Lesson 2

Meanings of Division

Let’s explore ways to think about division.

Problem 1

Twenty pounds of strawberries are being shared equally by a group of friends. The equation \(20 \div 5=4\) represents the division of strawberries.

  1. If the 5 represents the number of people, what does the 4 represent?
  2. If the 5 represents the pounds of strawberries per person, what does the 4 represent?

Problem 2

A sixth-grade science club needs $180 to pay for the tickets to a science museum. All tickets cost the same amount.

What could \(180 \div 15\) mean in this situation? Describe two different possible meanings of this expression. Then, find the quotient and explain what it means in each case.

Problem 3

Write a multiplication equation that corresponds to each division equation.

  1. \( 10 \div 5 = {?} \)
  2. \( 4.5 \div 3 = {?} \)
  3. \( \frac12 \div 4 = {?} \)

Problem 4

Write a division or multiplication equation that represents each situation.
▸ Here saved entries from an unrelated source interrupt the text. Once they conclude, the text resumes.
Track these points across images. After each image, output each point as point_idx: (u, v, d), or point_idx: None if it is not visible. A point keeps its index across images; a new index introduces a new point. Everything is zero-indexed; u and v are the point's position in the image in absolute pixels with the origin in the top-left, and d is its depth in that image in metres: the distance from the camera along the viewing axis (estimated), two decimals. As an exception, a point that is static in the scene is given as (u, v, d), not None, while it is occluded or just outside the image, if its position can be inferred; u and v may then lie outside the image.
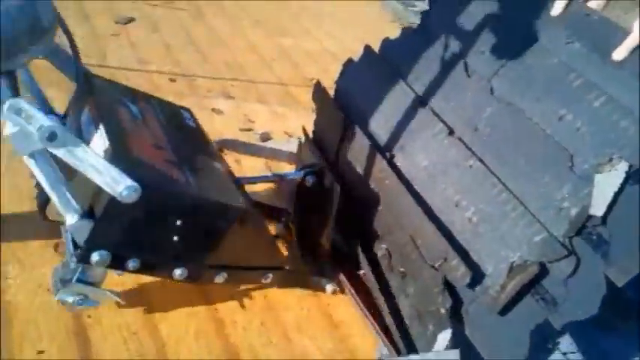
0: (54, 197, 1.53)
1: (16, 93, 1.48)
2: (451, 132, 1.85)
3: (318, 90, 2.31)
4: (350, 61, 2.31)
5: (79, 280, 1.61)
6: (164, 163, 1.65)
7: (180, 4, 4.12)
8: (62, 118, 1.70)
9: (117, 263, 1.58)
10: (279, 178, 2.24)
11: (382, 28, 3.01)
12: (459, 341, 1.67)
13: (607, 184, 1.46)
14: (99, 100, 1.73)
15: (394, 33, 2.26)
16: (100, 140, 1.58)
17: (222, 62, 3.48)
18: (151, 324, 1.75)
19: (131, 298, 1.80)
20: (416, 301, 1.80)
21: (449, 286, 1.68)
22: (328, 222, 1.98)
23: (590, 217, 1.49)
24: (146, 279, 1.85)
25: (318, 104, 2.35)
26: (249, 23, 4.15)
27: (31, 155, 1.48)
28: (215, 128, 2.72)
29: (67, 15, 1.59)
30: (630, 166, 1.45)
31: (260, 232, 1.85)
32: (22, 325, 1.64)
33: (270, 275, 1.91)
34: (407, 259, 1.82)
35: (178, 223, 1.59)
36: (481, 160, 1.75)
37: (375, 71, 2.21)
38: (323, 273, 2.06)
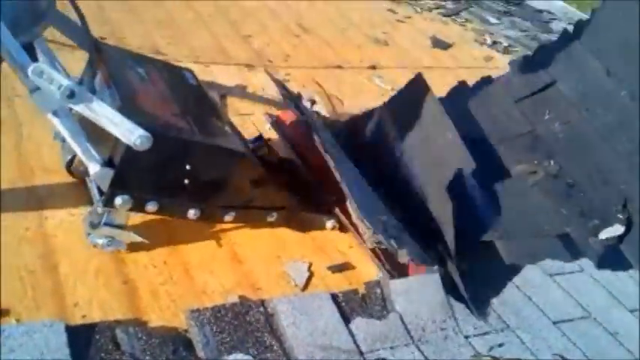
0: (77, 149, 1.75)
1: (35, 60, 1.69)
2: None
3: None
4: None
5: (106, 224, 1.81)
6: (170, 116, 1.88)
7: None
8: (79, 83, 1.85)
9: (138, 205, 1.80)
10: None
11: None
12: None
13: None
14: (109, 64, 1.93)
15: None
16: (113, 99, 1.79)
17: (155, 21, 3.48)
18: (49, 263, 1.79)
19: (35, 240, 1.85)
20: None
21: None
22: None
23: None
24: (50, 222, 1.90)
25: None
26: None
27: (54, 113, 1.70)
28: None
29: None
30: None
31: (261, 175, 2.01)
32: None
33: (275, 214, 2.08)
34: None
35: (187, 167, 1.81)
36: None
37: None
38: (321, 211, 2.22)
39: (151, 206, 1.82)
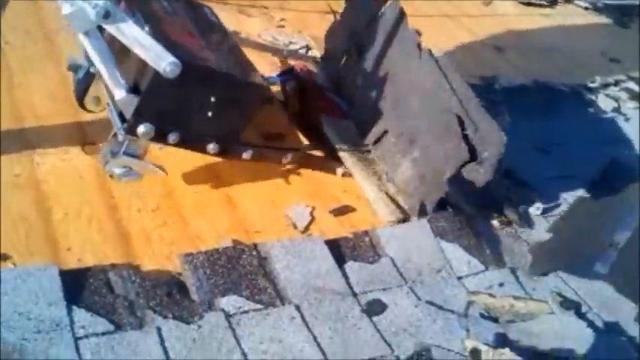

Use a “?” for the unknown quantity.

  1. 2.5 gallons of water are poured into 5 equally sized bottles. How much water is in each bottle?
  2. A large bucket of 200 golf balls is divided into 4 smaller buckets. How many golf balls are in each small bucket?
  3. Sixteen socks are put into pairs. How many pairs are there?

Problem 5

Find a value for \(a\) that makes each statement true.

  1. \(a\div6\) is greater than 1
  2. \(a\div6\) is equal to 1
  3. \(a\div6\) is less than 1
  4. \(a\div6\) is equal to a whole number
(From Unit 4, Lesson 1.)

Problem 6

Complete the table. Write each percentage as a percent of 1.

fraction decimal percentage
\(\frac14\) 0.25 25% of 1
0.1
75% of 1
\(\frac15\)
1.5
140% of 1
(From Unit 3, Lesson 14.)

Problem 7

Jada walks at a speed of 3 miles per hour. Elena walks at a speed of 2.8 miles per hour. If they both begin walking along a walking trail at the same time, how much farther will Jada walk after 3 hours? Explain your reasoning.

(From Unit 3, Lesson 8.)